Brytyjskie banki od kilku miesięcy zaopatrują się w licencje w krajach Unii Europejskiej. Na taki krok zdecydował się m.in. Royal Bank of Scotland, który wystąpił z wnioskiem o zezwolenie w Niemczech. W razie ziszczenia się scenariusza twardego brexitu ma to pozwolić na kontynuowanie w niezakłócony sposób obsługi europejskich klientów.
Wielką Brytanię jako miejsce prowadzenia działalności wybrało także wiele niebankowych instytucji działających na unijnym rynku finansowym. Tamtejszy nadzór słynął z elastycznego podejścia do fintechów, co przyciągnęło rzeszę firm potrzebujących licencji instytucji płatniczych i wydawców pieniądza elektronicznego. Teraz nowi gracze stoją przed trudną decyzją – poszukiwać nowego domu czy pozostać na wyspach? Niektórzy, wzorem banków, wybierają „regulacyjny hedging” i uruchamiają działalność zlokalizowaną w innym kraju UE.
Kilka dni temu na takie przedsięwzięcie zdecydował się chiński gigant płatności mobilnych – Alipay. Firma otrzymała drugą europejską licencję instytucji pieniądza elektronicznego. Oprócz brytyjskiego zezwolenia, dysponuje także wydanym w Luksemburgu. O starcie Alipay (Europe) Limited S.A, bo tak nazywa się nowy biznes, poinformował minister finansów Luksemburga, Pierre Gramegna.

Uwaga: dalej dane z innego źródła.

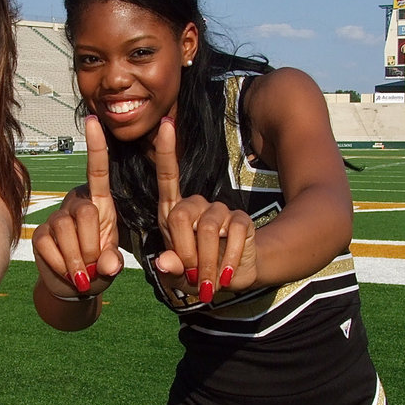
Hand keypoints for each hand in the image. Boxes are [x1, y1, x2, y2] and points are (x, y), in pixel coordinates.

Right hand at [31, 115, 122, 297]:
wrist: (75, 287)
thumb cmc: (99, 268)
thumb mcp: (112, 263)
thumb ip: (113, 262)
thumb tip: (107, 265)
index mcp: (100, 204)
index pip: (97, 171)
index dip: (96, 147)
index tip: (94, 120)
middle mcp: (76, 205)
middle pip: (86, 214)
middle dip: (92, 246)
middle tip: (95, 267)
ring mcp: (56, 218)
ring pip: (66, 233)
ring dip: (77, 261)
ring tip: (83, 274)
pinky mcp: (40, 235)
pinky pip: (49, 247)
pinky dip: (62, 266)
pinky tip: (68, 273)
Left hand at [152, 118, 255, 302]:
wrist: (230, 279)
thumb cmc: (197, 273)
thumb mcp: (178, 275)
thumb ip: (170, 269)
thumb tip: (164, 262)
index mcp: (174, 213)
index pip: (167, 177)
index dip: (167, 152)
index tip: (165, 125)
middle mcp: (196, 205)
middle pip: (183, 215)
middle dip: (186, 251)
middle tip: (193, 275)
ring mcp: (219, 210)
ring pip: (209, 229)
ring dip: (207, 260)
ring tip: (208, 278)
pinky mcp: (240, 219)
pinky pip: (233, 235)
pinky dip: (228, 259)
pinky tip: (226, 272)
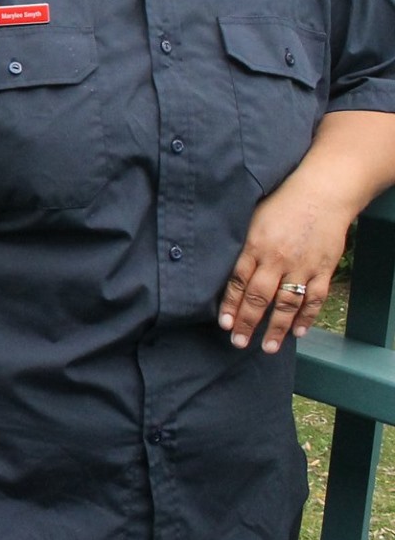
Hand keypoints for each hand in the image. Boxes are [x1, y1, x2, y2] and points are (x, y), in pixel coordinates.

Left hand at [219, 178, 348, 352]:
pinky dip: (307, 317)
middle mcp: (277, 259)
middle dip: (247, 322)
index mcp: (255, 245)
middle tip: (238, 342)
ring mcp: (302, 266)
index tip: (222, 323)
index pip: (238, 281)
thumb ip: (239, 243)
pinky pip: (315, 298)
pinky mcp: (323, 268)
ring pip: (287, 303)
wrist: (322, 192)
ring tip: (267, 347)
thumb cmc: (281, 202)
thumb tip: (216, 262)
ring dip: (276, 328)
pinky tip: (298, 332)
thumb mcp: (251, 217)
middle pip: (259, 297)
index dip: (229, 304)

Luksemburg jest jednym z państw walczących o tytuł europejskiego centrum fintech i próbującym skorzystać na niepewności wokół sytuacji Wielkiej Brytanii. W ostatnich miesiącach sukcesami w przyciąganiu nowych podmiotów chwaliła się wielokrotnie Litwa, gdzie licencję otrzymały m.in. Revolut i Google Payment.